40歳も半ばを過ぎると、友人からの結婚式の招待状はほとんど届かなくなります。
たまに二度目や三度目の案内を受け取ることもありますが、祝い事へのお呼ばれよりも、喪服を着る機会の方が増えてくるものです。
そして現実に、親の介護や親の葬儀というものに直面する世代となります。
「親孝行、したい時には親はなし」
この言葉を聞いて、御両親とお別れされた人ならば、「ああ、なるほどな」と感じるでしょう。
その悲しみが最近のものであるならば、涙でもってこの言葉を噛みしめることでしょう。
生意気盛りの頃、「自由に生きたい」と親に言ったことがあります。
息の詰まるような閉塞感を感じ、「早く出ていきたい」と思ったこともあります。
いつもの朝、見慣れた食卓、自分の部屋、親の顔。
でも、そこは、実はなにもかも満たされていた場所でした。
私の手元に、湛玄老師と祖潤先生、両親と私の5人が並んでいる写真があります。
得度式の後、撮影したものです。
平成9年2月8日、湛玄老師に、私は頭を剃っていただきました。
徳山から駆けつけた両親は、我が子が出家するという現実をどのように受け止めたのでしょうか。
得度式が終わり、小浜駅で見送る私に母が言いました。
「あんたの択んだ道じゃけん、自分が本当に納得するまでやりんさい。
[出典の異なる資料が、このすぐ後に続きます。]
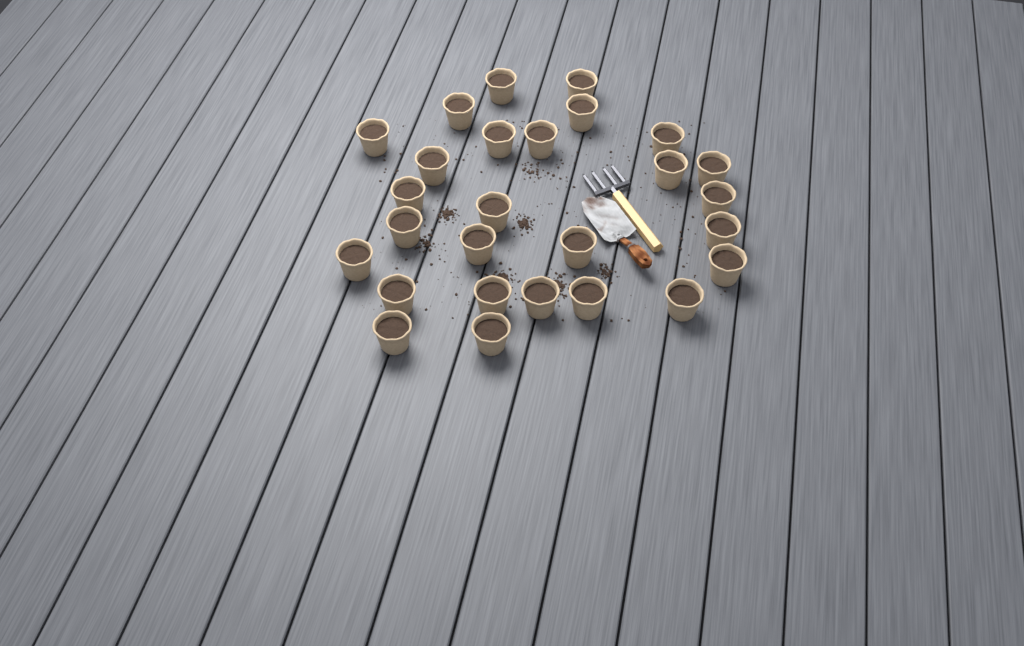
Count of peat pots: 27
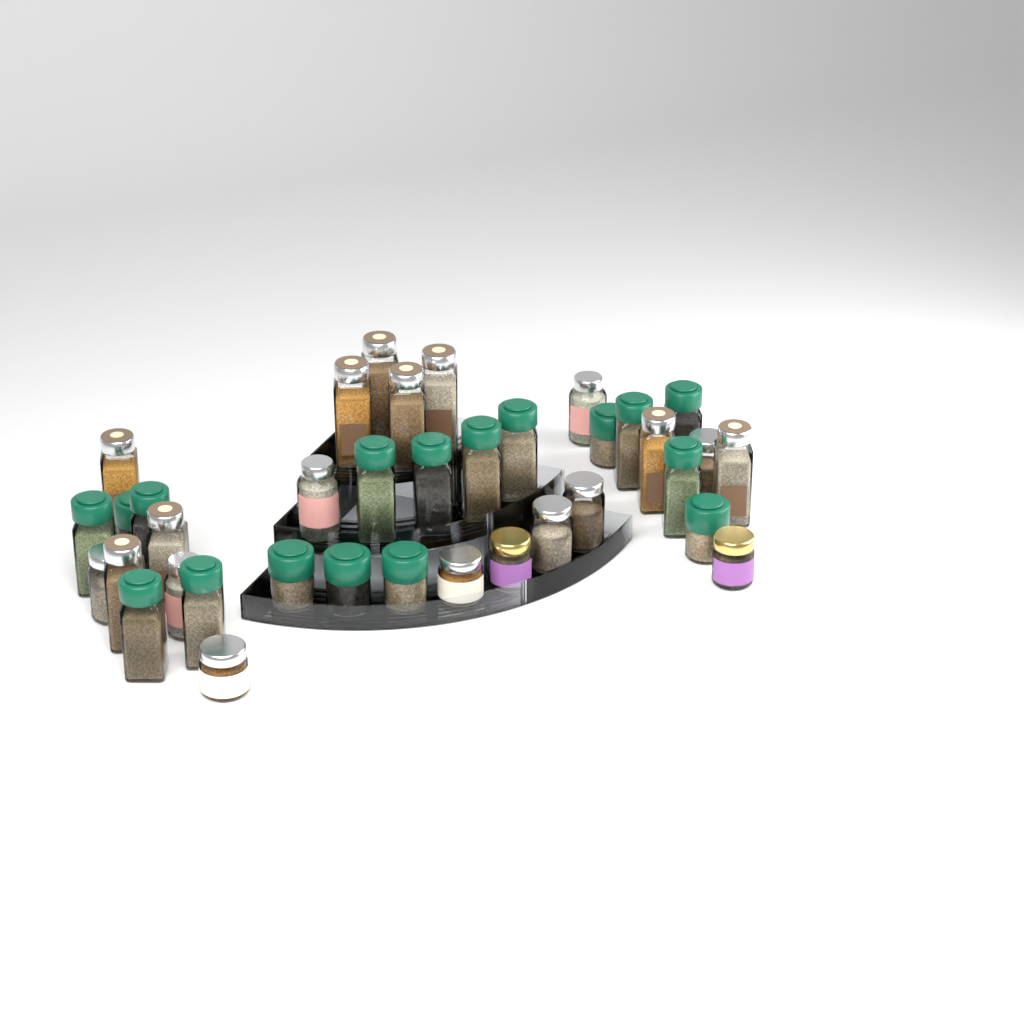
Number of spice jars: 37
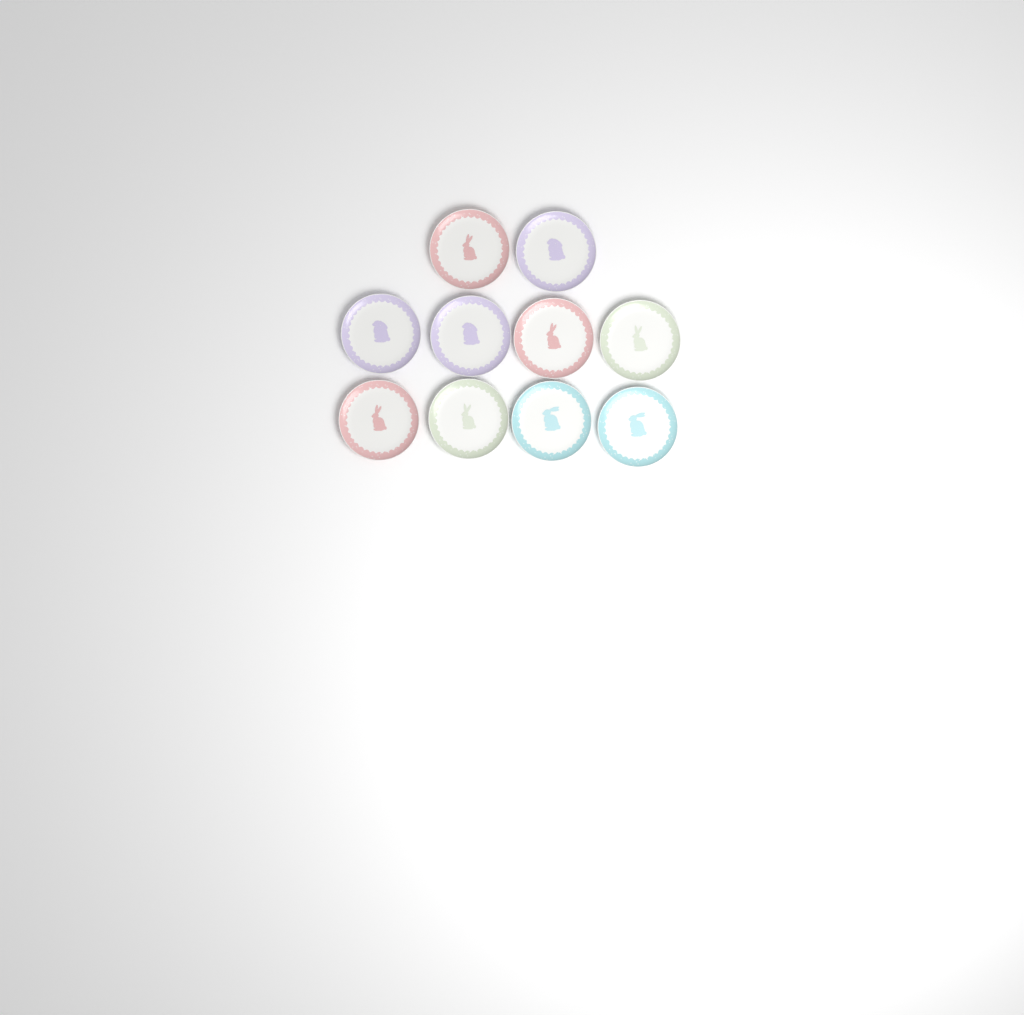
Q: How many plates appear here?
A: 10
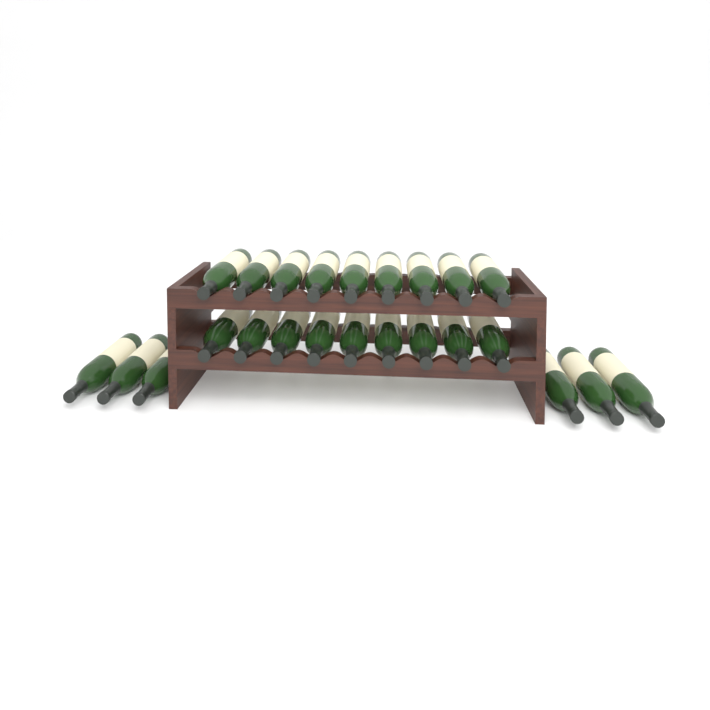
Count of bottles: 24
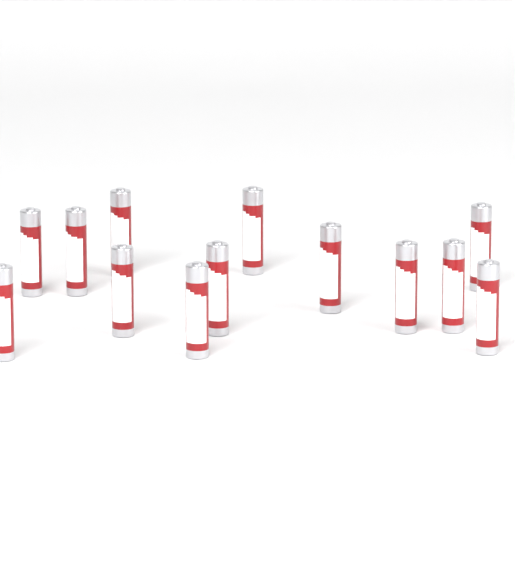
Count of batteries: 13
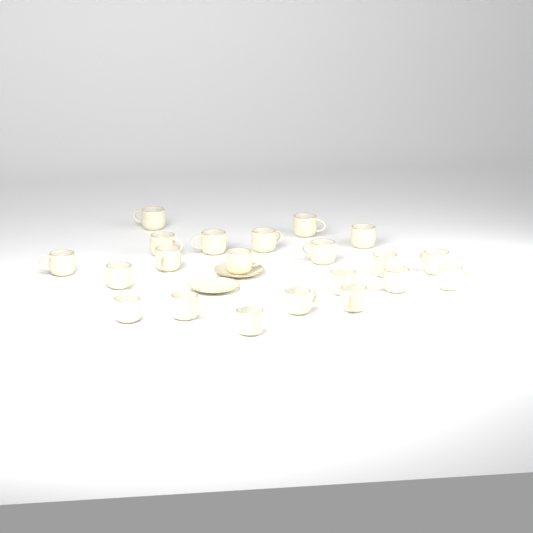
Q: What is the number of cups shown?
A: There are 21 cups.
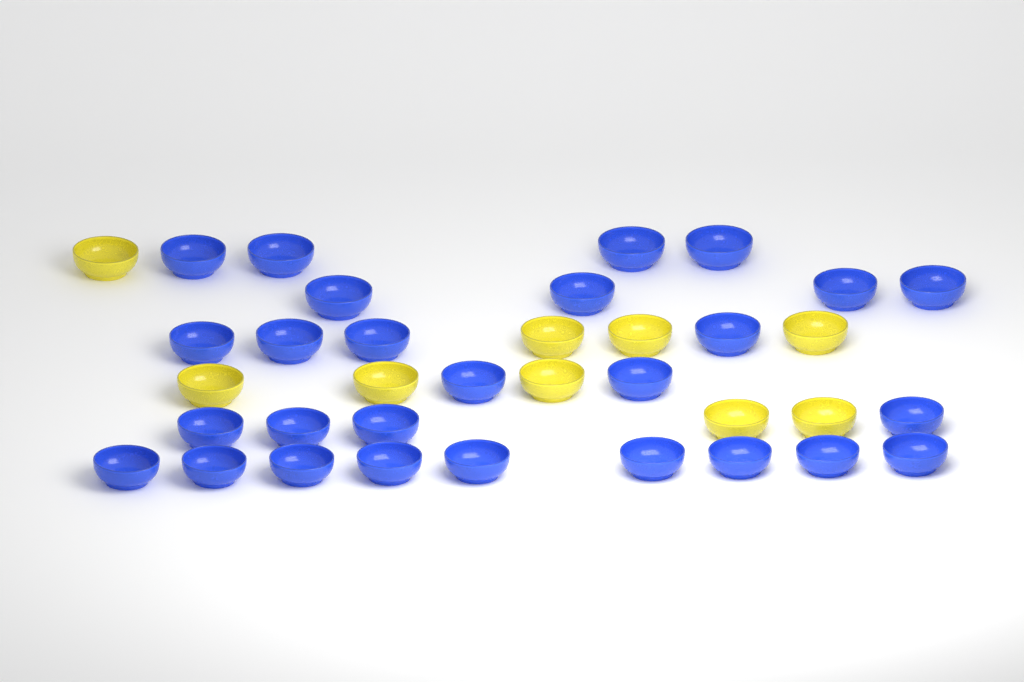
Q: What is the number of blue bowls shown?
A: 27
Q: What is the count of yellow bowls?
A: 9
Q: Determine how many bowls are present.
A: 36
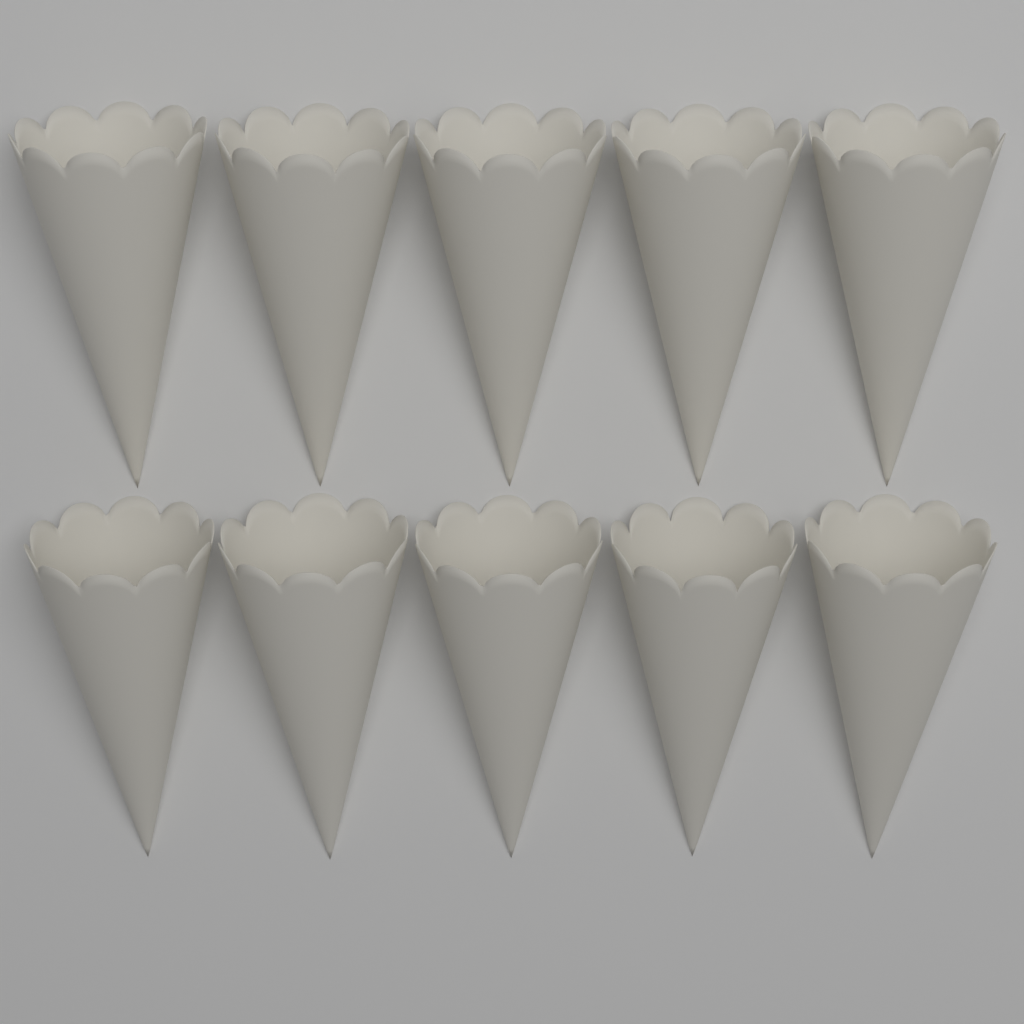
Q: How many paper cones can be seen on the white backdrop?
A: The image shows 10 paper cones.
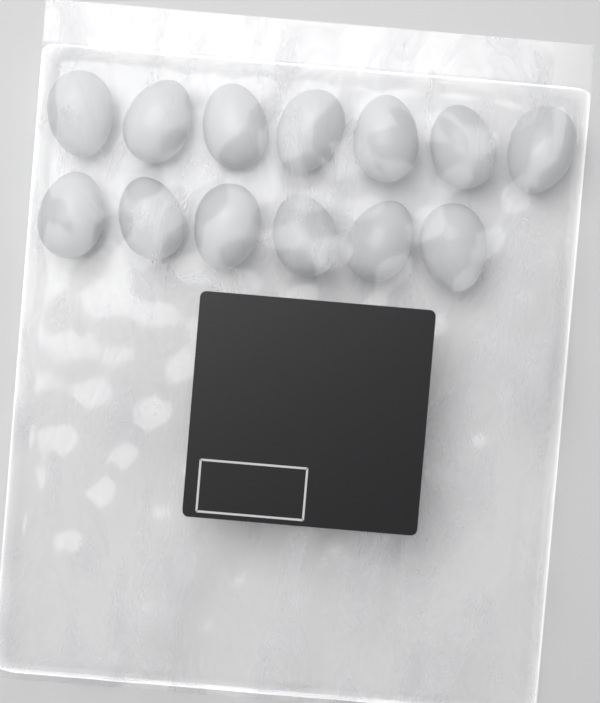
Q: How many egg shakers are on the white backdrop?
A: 13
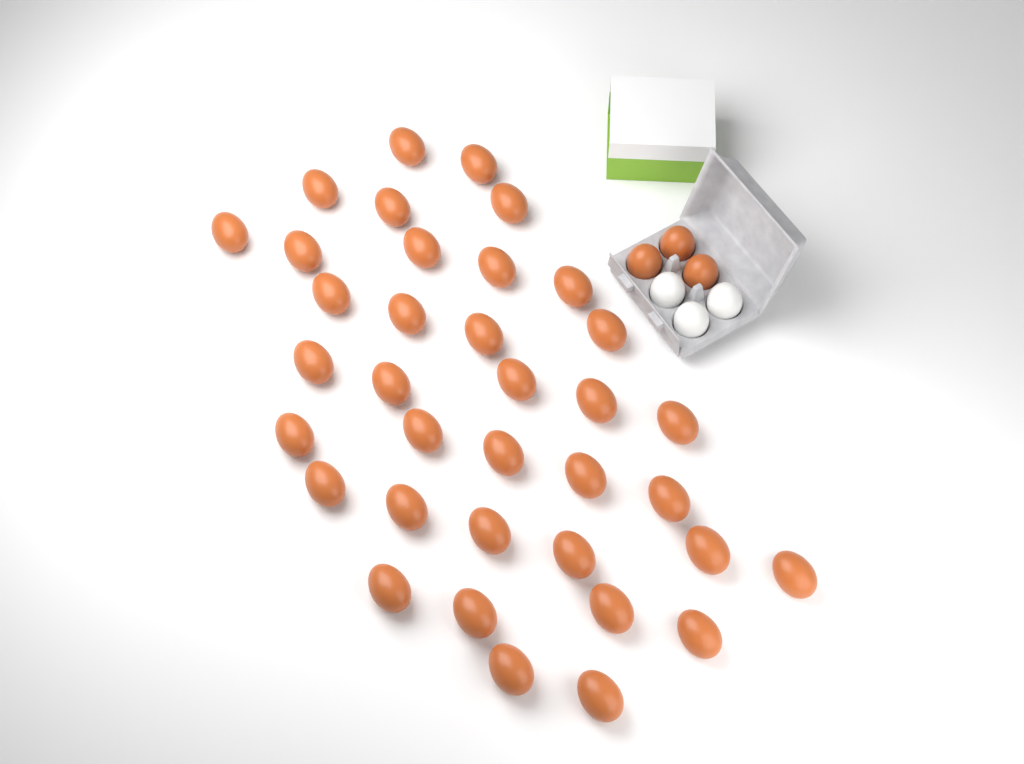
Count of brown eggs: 39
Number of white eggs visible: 3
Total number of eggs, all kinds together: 42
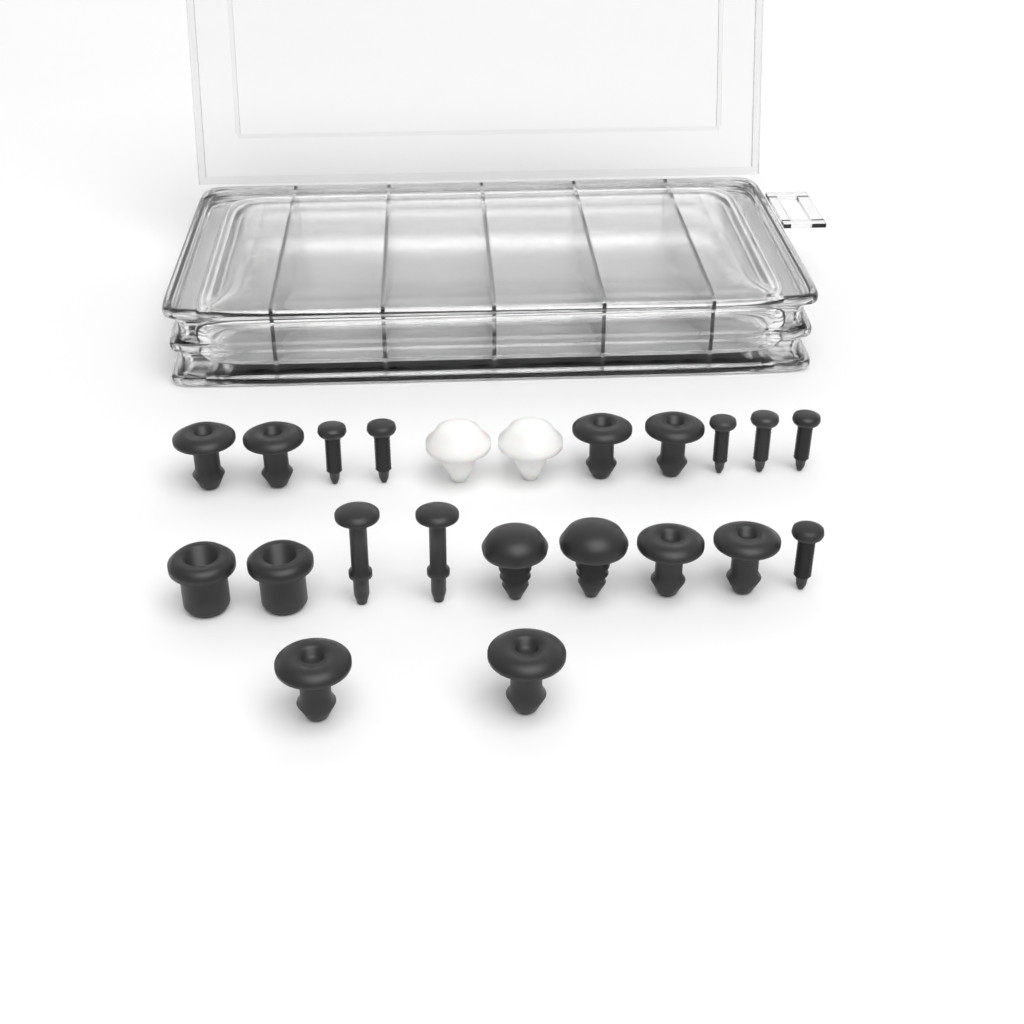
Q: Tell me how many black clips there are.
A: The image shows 14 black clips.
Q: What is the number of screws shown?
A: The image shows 6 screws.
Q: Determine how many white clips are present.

家のことは、心配せんでええから」
数日後、赫照軒にお参りに行った際、祖潤先生が噛んで含めるように示されました。
「法慧さん、親ほどありがたいものはないよ。
親ほどあなたのことを想ってくれる人はいない。あなたが迷っていた間、御両親はあなた以上に悩んでいたはずだ。
けれども、じっと待っていてくれた。それを決して忘れてはいけない。
出家は家を出るといいますが、親との縁が切れたのではありません。
毎朝、毎晩、親のために手を合わせる心を忘れてはなりません。
そのことによって、また、親との新たなご縁が生まれるのです。
親孝行とは、親に心配をかけないことです。
まっとうに生きてほしいとそれを願うのが親だ
人柄な人に育ててくれたご両親を拝みなさい。なによりの財産だ」
「親孝行、したい時には親はなし」
旅行や食事に連れて行ってあげたり、お小遣いをあげたりすることも大切だけど、親孝行とは親に心配をかけないことでしょう。
それぞれに事情も仕事も家庭もあり、共に住むのは困難かもしれませんが、離れていないと実感できる時を多く共有したいものです。